Transcribed page contents:
—————
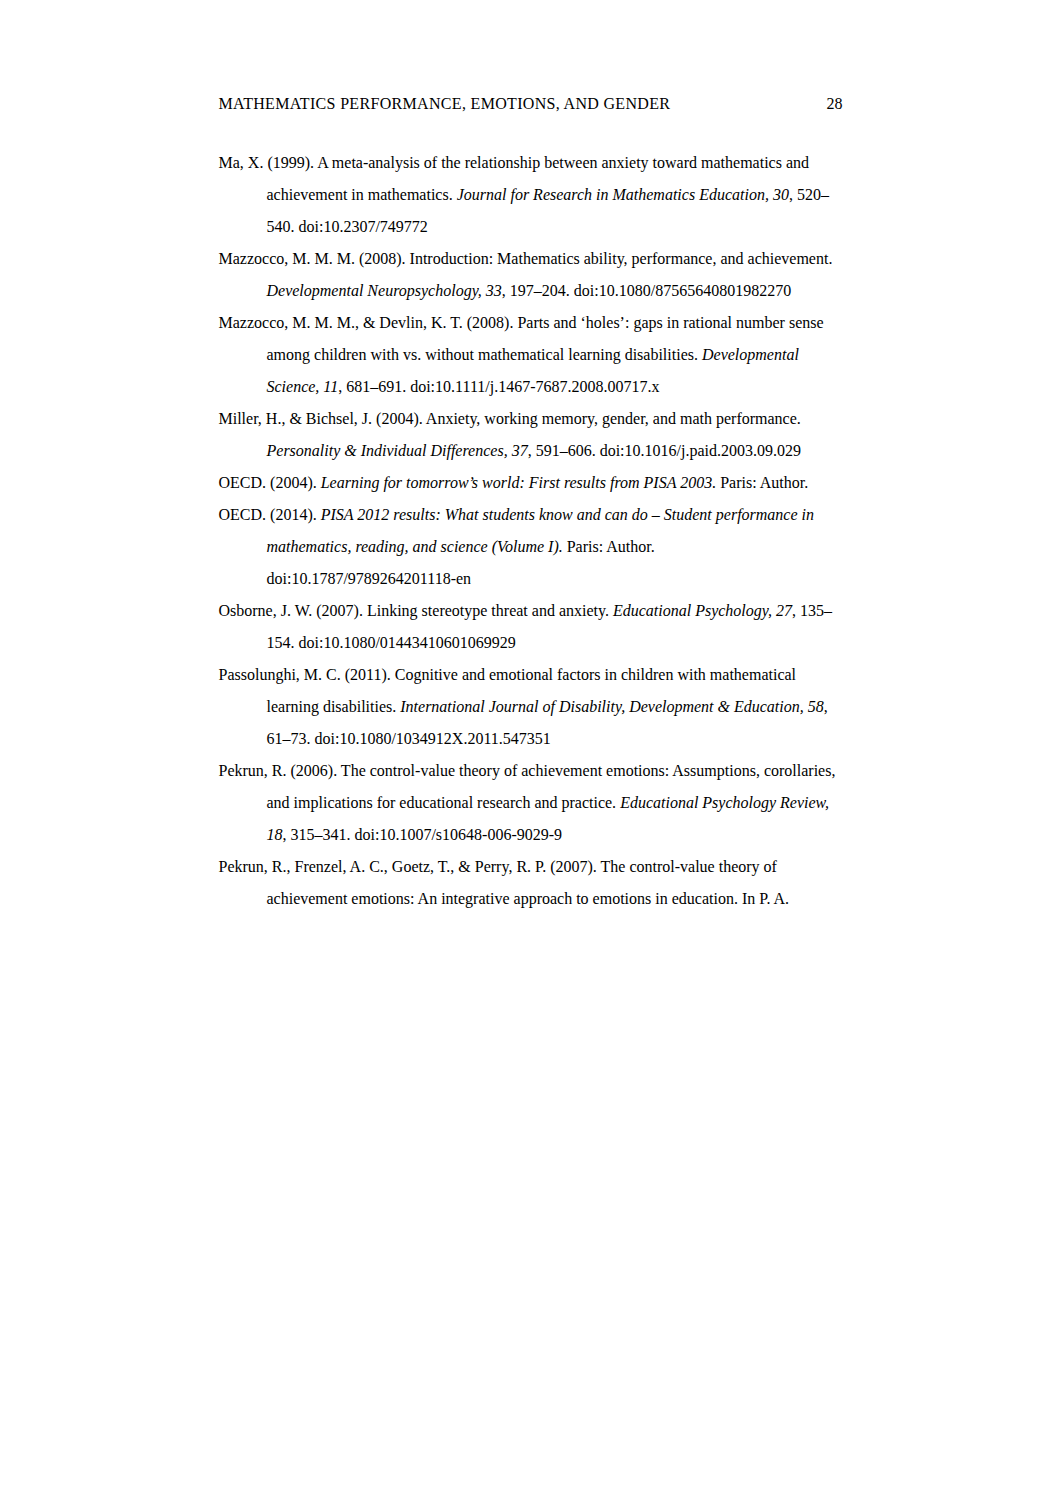Mathematics Performance, Emotions, and Gender 28
References
Ma, X. (1999). A meta-analysis of the relationship between anxiety toward mathematics and achievement in mathematics. Journal for Research in Mathematics Education, 30, 520–540. doi:10.2307/749772
Mazzocco, M. M. M. (2008). Introduction: Mathematics ability, performance, and achievement. Developmental Neuropsychology, 33, 197–204. doi:10.1080/87565640801982270
Mazzocco, M. M. M., & Devlin, K. T. (2008). Parts and ‘holes’: gaps in rational number sense among children with vs. without mathematical learning disabilities. Developmental Science, 11, 681–691. doi:10.1111/j.1467-7687.2008.00717.x
Miller, H., & Bichsel, J. (2004). Anxiety, working memory, gender, and math performance. Personality & Individual Differences, 37, 591–606. doi:10.1016/j.paid.2003.09.029
OECD. (2004). Learning for tomorrow’s world: First results from PISA 2003. Paris: Author.
OECD. (2014). PISA 2012 results: What students know and can do – Student performance in mathematics, reading, and science (Volume I). Paris: Author. doi:10.1787/9789264201118-en
Osborne, J. W. (2007). Linking stereotype threat and anxiety. Educational Psychology, 27, 135–154. doi:10.1080/01443410601069929
Passolunghi, M. C. (2011). Cognitive and emotional factors in children with mathematical learning disabilities. International Journal of Disability, Development & Education, 58, 61–73. doi:10.1080/1034912X.2011.547351
Pekrun, R. (2006). The control-value theory of achievement emotions: Assumptions, corollaries, and implications for educational research and practice. Educational Psychology Review, 18, 315–341. doi:10.1007/s10648-006-9029-9
Pekrun, R., Frenzel, A. C., Goetz, T., & Perry, R. P. (2007). The control-value theory of achievement emotions: An integrative approach to emotions in education. In P. A.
—————
* WHAT THE EXERCISE ASKS *
How many lines in these entries contain the string "Developmental"? State the number and nothing more.

* WRITTEN SOLUTION *
2